--- Work required ---
Copy out the lines below that hold the word "with".

--- Dataset entries ---
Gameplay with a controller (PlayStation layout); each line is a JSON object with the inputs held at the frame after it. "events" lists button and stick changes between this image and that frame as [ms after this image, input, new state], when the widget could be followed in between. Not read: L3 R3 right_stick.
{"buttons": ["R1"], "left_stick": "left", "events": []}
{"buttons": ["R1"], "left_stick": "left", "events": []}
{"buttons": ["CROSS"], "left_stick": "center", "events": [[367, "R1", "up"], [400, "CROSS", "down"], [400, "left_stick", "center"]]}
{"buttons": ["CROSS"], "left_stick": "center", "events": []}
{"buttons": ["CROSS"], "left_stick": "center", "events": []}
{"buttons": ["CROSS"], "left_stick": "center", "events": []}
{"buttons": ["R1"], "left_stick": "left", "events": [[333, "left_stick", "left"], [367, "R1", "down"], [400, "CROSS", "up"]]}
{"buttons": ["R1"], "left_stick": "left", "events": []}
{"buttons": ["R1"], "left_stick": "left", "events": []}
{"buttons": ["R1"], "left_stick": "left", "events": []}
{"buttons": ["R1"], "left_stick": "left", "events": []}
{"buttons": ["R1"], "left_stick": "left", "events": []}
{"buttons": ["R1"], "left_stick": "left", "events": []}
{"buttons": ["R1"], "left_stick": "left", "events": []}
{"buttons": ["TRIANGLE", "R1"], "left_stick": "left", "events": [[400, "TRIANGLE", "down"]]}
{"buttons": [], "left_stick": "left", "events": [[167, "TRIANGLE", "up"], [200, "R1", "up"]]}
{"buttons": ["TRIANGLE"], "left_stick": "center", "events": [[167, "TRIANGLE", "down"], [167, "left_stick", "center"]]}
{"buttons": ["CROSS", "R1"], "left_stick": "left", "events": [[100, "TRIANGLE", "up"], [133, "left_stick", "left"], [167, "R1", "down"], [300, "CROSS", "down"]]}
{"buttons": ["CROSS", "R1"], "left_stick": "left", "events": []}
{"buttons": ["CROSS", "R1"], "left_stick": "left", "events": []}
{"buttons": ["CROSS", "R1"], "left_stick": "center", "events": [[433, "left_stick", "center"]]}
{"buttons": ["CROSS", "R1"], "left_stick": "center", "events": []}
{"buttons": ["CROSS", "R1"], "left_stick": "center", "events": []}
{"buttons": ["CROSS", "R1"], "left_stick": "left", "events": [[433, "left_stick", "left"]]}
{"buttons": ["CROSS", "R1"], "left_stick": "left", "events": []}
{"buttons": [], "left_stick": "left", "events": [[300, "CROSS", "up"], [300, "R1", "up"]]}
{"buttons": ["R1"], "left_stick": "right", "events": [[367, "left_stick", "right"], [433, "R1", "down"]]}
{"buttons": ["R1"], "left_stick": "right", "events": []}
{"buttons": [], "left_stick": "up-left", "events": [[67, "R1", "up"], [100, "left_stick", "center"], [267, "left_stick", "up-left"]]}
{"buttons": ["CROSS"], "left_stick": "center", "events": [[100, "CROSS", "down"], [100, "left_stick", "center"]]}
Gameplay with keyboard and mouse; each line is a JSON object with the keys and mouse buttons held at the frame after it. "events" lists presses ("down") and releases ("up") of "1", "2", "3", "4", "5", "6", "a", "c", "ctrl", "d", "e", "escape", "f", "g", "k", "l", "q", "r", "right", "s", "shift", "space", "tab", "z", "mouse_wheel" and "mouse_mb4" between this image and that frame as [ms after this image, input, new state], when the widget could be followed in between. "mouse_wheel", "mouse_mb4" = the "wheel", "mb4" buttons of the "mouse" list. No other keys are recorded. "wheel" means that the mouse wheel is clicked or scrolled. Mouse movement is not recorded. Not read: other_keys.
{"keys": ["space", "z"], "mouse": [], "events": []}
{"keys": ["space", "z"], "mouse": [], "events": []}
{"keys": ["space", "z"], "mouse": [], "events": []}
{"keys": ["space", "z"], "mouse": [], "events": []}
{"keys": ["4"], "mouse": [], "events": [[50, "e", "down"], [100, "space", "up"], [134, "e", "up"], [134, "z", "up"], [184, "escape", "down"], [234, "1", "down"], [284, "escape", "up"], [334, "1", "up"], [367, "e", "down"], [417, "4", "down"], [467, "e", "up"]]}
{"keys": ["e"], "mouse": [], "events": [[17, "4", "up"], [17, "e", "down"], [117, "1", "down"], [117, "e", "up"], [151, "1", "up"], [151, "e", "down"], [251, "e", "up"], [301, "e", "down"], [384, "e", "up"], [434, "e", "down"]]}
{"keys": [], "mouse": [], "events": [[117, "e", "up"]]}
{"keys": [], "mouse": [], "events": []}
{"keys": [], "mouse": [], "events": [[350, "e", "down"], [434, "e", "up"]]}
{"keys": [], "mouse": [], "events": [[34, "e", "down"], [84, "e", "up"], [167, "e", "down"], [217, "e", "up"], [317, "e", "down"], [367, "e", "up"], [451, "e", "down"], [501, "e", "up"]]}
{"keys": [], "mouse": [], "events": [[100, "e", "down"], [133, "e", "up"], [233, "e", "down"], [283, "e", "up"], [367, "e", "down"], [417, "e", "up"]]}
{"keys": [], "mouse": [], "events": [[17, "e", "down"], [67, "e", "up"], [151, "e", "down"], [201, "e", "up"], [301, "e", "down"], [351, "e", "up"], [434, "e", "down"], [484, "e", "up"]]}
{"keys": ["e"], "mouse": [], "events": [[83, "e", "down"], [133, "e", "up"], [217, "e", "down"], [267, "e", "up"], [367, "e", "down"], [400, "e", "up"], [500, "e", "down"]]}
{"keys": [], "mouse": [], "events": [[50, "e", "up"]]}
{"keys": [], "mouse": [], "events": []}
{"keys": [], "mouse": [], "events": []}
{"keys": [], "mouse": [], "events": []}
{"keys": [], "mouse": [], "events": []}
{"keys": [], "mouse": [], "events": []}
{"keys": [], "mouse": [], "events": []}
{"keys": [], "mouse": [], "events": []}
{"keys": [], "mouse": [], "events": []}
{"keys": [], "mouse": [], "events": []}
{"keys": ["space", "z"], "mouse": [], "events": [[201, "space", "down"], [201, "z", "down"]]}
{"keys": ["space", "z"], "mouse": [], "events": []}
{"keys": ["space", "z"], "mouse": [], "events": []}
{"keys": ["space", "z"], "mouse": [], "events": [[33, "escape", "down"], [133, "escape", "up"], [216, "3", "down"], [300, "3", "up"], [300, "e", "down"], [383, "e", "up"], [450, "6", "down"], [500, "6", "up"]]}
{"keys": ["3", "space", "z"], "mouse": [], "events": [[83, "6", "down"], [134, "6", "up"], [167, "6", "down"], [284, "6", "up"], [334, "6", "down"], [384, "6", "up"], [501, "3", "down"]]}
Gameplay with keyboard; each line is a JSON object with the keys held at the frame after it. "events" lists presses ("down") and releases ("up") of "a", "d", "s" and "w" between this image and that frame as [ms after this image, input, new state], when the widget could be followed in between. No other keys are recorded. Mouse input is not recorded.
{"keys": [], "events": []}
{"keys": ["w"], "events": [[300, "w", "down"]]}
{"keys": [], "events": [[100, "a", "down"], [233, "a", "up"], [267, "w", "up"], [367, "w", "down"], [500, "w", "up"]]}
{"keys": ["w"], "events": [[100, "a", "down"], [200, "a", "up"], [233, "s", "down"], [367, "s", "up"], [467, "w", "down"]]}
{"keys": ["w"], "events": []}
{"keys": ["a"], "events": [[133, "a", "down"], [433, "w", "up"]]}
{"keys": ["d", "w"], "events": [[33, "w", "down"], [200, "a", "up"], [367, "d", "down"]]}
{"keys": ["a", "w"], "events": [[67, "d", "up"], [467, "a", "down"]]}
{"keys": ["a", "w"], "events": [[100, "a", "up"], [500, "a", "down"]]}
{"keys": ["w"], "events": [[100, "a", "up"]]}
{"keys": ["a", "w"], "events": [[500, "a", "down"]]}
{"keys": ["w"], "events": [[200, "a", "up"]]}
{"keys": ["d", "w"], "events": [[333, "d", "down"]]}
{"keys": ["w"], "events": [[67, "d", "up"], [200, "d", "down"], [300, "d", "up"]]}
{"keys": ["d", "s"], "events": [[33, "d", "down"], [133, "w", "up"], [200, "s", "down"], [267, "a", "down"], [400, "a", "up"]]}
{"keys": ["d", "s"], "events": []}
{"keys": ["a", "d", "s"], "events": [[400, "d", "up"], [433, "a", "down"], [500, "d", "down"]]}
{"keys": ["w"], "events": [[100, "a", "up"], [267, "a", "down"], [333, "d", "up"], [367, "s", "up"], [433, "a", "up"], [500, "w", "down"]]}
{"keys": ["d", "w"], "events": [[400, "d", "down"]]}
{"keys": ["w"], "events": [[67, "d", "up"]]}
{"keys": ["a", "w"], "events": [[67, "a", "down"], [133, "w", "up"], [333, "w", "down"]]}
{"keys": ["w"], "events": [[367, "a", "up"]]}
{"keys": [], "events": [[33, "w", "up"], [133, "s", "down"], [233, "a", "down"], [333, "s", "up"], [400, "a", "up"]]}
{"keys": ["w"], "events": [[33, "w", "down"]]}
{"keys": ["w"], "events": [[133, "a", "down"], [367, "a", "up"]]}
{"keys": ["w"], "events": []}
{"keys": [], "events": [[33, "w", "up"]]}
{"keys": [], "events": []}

--- Finished exercise ---
Gameplay with a controller (PlayStation layout); each line is a JSON object with the inputs held at the frame after it. "events" lists button and stick changes between this image and that frame as [ms after this image, input, new state], when the widget could be followed in between. Not read: L3 R3 right_stick.
Gameplay with keyboard and mouse; each line is a JSON object with the keys and mouse buttons held at the frame after it. "events" lists presses ("down") and releases ("up") of "1", "2", "3", "4", "5", "6", "a", "c", "ctrl", "d", "e", "escape", "f", "g", "k", "l", "q", "r", "right", "s", "shift", "space", "tab", "z", "mouse_wheel" and "mouse_mb4" between this image and that frame as [ms after this image, input, new state], when the widget could be followed in between. "mouse_wheel", "mouse_mb4" = the "wheel", "mb4" buttons of the "mouse" list. No other keys are recorded. "wheel" means that the mouse wheel is clicked or scrolled. Mouse movement is not recorded. Not read: other_keys.
Gameplay with keyboard; each line is a JSON object with the keys held at the frame after it. "events" lists presses ("down") and releases ("up") of "a", "d", "s" and "w" between this image and that frame as [ms after this image, input, new state], when the widget could be followed in between. No other keys are recorded. Mouse input is not recorded.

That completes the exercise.